* DIRECTIONS *
Copy word for word, please, the lines of the entries below running from the one containing "Building Regulations and" to the one containing "Qualifications Authority 1", both ends included.
Segment Start: EXCERPTED DATA
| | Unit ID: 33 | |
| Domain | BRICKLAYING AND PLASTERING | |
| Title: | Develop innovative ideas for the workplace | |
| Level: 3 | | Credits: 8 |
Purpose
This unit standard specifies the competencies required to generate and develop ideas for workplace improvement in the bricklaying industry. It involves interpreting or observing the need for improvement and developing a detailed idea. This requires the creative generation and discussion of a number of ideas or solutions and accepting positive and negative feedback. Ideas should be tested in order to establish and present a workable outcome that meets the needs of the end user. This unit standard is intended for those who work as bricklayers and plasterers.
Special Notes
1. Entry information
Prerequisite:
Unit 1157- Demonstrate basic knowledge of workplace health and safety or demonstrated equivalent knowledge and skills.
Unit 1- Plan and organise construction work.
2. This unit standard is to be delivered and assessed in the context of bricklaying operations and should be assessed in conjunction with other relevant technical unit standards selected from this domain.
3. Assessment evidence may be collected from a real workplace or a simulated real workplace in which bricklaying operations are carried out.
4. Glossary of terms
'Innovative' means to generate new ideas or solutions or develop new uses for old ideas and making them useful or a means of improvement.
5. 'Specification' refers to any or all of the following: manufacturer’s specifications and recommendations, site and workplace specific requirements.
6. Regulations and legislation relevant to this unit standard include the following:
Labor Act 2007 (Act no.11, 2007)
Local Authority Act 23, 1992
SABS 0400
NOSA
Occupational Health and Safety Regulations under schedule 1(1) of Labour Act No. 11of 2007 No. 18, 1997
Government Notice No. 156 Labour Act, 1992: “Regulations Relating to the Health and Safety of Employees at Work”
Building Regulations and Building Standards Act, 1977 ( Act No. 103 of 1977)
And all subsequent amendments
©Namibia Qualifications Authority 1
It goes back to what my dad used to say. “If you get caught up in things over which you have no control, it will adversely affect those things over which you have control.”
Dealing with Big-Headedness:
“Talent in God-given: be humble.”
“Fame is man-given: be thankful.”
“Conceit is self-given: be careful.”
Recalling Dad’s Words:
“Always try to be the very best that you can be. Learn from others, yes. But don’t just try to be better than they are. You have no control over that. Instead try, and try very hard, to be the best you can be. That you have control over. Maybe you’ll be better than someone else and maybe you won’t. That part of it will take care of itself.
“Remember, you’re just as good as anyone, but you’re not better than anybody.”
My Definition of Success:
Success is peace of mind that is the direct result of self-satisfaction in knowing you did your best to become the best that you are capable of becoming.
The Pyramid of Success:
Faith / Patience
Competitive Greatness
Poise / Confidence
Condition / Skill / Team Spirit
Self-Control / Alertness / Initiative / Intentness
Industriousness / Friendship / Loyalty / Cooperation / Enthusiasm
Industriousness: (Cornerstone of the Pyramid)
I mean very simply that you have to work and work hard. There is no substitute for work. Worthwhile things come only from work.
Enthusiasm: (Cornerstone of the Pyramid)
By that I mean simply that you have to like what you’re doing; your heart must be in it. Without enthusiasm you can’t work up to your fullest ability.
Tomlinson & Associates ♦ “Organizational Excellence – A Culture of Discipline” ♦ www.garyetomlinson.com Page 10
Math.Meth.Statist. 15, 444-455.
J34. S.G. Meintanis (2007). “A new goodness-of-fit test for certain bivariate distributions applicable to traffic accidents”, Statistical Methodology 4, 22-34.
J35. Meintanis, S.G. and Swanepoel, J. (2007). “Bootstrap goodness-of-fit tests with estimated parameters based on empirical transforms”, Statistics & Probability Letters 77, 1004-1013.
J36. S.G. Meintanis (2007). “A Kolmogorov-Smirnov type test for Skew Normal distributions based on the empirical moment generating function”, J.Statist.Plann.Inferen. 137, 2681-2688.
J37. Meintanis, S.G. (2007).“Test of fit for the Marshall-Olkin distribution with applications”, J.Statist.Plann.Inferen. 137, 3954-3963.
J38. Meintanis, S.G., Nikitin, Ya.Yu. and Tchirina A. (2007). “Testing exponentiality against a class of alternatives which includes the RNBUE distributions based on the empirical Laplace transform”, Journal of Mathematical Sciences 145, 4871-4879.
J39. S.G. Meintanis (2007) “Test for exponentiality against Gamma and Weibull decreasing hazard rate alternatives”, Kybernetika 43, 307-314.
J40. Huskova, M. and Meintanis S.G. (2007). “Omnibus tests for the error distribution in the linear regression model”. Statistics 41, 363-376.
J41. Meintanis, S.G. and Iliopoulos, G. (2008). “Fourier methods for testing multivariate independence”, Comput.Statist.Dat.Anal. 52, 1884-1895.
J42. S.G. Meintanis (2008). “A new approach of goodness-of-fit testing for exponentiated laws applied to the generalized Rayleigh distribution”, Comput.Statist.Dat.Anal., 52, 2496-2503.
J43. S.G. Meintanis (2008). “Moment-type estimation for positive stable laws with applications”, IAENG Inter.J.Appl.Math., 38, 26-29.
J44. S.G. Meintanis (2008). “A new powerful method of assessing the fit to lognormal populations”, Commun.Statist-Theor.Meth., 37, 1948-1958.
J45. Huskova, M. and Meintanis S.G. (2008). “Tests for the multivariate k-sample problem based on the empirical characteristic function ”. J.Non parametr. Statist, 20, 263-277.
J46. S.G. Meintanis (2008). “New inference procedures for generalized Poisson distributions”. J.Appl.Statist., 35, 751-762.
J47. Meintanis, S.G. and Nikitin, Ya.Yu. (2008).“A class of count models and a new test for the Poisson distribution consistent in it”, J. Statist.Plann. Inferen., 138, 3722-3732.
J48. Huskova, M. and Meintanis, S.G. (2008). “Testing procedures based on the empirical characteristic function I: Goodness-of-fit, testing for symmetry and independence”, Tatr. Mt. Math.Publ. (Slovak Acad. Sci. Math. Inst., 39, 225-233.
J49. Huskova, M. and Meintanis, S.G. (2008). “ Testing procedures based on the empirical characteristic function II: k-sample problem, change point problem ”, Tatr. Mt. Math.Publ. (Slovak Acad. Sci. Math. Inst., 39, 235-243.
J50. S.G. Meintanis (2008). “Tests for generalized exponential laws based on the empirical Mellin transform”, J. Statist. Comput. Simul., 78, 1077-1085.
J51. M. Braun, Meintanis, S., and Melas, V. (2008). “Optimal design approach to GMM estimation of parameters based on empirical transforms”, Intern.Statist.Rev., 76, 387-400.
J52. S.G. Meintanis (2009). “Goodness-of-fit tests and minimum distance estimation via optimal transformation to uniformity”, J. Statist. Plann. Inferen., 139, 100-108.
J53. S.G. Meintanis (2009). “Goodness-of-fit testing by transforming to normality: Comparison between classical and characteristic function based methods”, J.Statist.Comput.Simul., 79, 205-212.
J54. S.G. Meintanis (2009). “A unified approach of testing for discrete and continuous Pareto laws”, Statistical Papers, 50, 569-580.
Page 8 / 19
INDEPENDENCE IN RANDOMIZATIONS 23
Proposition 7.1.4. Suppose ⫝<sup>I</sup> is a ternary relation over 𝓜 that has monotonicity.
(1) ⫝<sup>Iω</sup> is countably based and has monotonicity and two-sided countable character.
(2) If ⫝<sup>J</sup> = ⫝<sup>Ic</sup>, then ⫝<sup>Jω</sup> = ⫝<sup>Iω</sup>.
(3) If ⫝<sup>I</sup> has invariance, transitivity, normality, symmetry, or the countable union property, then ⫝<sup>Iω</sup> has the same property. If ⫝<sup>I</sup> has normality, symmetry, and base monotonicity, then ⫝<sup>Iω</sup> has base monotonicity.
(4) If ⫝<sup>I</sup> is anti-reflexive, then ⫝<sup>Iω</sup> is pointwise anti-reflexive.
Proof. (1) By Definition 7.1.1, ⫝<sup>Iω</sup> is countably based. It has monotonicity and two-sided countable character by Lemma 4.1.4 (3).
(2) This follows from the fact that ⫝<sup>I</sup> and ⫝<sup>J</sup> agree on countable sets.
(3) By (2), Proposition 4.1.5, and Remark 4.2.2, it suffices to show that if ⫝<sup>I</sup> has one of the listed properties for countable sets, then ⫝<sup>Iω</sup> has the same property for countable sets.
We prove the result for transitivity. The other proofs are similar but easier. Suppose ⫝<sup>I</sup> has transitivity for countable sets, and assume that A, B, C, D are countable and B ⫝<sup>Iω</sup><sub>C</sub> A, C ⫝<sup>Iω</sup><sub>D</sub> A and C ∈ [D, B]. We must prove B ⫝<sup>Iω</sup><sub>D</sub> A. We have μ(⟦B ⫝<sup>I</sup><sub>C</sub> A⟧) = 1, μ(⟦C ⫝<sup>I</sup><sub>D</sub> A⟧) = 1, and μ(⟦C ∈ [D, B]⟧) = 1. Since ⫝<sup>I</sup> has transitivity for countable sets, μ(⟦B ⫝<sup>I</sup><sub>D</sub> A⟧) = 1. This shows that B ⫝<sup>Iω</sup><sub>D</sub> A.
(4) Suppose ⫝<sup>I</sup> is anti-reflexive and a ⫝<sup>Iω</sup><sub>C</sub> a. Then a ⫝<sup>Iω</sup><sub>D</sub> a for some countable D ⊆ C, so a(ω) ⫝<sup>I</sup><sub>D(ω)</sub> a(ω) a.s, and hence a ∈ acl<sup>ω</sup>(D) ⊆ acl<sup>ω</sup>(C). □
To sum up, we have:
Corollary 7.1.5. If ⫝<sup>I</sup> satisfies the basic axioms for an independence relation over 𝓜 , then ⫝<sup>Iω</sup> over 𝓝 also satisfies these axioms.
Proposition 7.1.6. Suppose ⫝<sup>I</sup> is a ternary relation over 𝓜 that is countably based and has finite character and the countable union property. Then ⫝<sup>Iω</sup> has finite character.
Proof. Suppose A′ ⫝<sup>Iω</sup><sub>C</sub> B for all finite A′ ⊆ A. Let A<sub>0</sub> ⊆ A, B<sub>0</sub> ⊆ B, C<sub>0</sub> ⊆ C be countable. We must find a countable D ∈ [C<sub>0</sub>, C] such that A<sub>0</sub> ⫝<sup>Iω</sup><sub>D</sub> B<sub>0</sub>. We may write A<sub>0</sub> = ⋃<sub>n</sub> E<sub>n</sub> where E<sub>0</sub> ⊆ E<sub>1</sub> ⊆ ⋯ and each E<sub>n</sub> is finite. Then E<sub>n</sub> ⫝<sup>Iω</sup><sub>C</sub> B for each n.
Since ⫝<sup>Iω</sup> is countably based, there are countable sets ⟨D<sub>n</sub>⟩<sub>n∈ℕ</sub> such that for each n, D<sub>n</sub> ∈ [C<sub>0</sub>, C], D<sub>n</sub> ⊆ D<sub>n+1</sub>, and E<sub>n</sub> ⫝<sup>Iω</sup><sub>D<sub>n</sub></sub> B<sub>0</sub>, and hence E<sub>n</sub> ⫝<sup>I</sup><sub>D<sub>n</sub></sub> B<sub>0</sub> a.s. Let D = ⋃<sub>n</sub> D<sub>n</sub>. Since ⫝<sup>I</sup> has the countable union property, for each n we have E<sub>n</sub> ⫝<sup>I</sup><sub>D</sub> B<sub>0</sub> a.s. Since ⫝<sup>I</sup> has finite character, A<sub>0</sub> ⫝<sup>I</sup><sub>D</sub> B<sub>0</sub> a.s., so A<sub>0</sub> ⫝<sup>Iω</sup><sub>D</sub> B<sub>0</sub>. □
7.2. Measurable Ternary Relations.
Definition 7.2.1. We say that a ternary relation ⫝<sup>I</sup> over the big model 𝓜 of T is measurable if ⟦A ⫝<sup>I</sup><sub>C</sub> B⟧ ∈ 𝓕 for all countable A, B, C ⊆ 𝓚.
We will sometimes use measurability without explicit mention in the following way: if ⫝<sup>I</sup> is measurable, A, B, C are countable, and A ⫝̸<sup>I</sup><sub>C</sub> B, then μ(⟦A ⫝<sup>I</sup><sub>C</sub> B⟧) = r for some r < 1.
Segment End: EXCERPTED DATA
* WRITTEN RESPONSE *
Building Regulations and Building Standards Act, 1977 ( Act No. 103 of 1977)
And all subsequent amendments
©Namibia Qualifications Authority 1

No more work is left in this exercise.